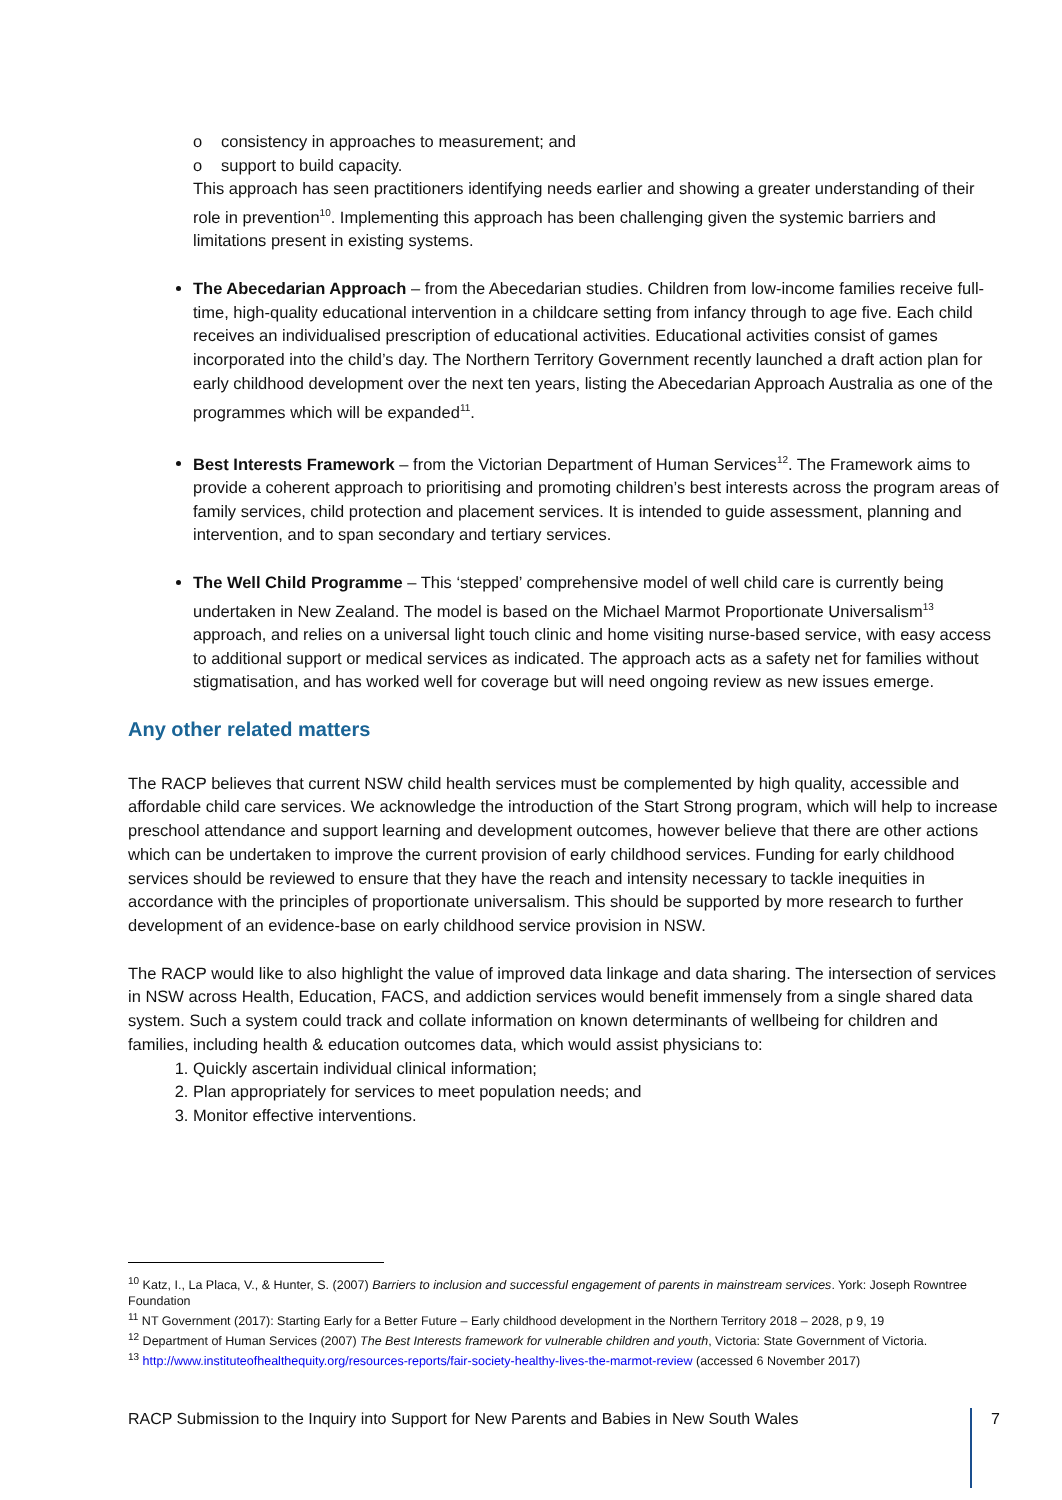o consistency in approaches to measurement; and
o support to build capacity.
This approach has seen practitioners identifying needs earlier and showing a greater understanding of their role in prevention<sup>10</sup>. Implementing this approach has been challenging given the systemic barriers and limitations present in existing systems.
The Abecedarian Approach – from the Abecedarian studies. Children from low-income families receive full-time, high-quality educational intervention in a childcare setting from infancy through to age five. Each child receives an individualised prescription of educational activities. Educational activities consist of games incorporated into the child’s day. The Northern Territory Government recently launched a draft action plan for early childhood development over the next ten years, listing the Abecedarian Approach Australia as one of the programmes which will be expanded<sup>11</sup>.
Best Interests Framework – from the Victorian Department of Human Services<sup>12</sup>. The Framework aims to provide a coherent approach to prioritising and promoting children’s best interests across the program areas of family services, child protection and placement services. It is intended to guide assessment, planning and intervention, and to span secondary and tertiary services.
The Well Child Programme – This ‘stepped’ comprehensive model of well child care is currently being undertaken in New Zealand. The model is based on the Michael Marmot Proportionate Universalism<sup>13</sup> approach, and relies on a universal light touch clinic and home visiting nurse-based service, with easy access to additional support or medical services as indicated. The approach acts as a safety net for families without stigmatisation, and has worked well for coverage but will need ongoing review as new issues emerge.
Any other related matters
The RACP believes that current NSW child health services must be complemented by high quality, accessible and affordable child care services. We acknowledge the introduction of the Start Strong program, which will help to increase preschool attendance and support learning and development outcomes, however believe that there are other actions which can be undertaken to improve the current provision of early childhood services. Funding for early childhood services should be reviewed to ensure that they have the reach and intensity necessary to tackle inequities in accordance with the principles of proportionate universalism. This should be supported by more research to further development of an evidence-base on early childhood service provision in NSW.
The RACP would like to also highlight the value of improved data linkage and data sharing. The intersection of services in NSW across Health, Education, FACS, and addiction services would benefit immensely from a single shared data system. Such a system could track and collate information on known determinants of wellbeing for children and families, including health & education outcomes data, which would assist physicians to:
1. Quickly ascertain individual clinical information;
2. Plan appropriately for services to meet population needs; and
3. Monitor effective interventions.
<sup>10</sup> Katz, I., La Placa, V., & Hunter, S. (2007) Barriers to inclusion and successful engagement of parents in mainstream services. York: Joseph Rowntree Foundation
<sup>11</sup> NT Government (2017): Starting Early for a Better Future – Early childhood development in the Northern Territory 2018 – 2028, p 9, 19
<sup>12</sup> Department of Human Services (2007) The Best Interests framework for vulnerable children and youth, Victoria: State Government of Victoria.
<sup>13</sup> http://www.instituteofhealthequity.org/resources-reports/fair-society-healthy-lives-the-marmot-review (accessed 6 November 2017)
RACP Submission to the Inquiry into Support for New Parents and Babies in New South Wales 7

☆ ☆ ☆

Reproduce each line in the listing above that mentions the string "needs".

This approach has seen practitioners identifying needs earlier and showing a greater understanding of their role in prevention<sup>10</sup>. Implementing this approach has been challenging given the systemic barriers and limitations present in existing systems.
2. Plan appropriately for services to meet population needs; and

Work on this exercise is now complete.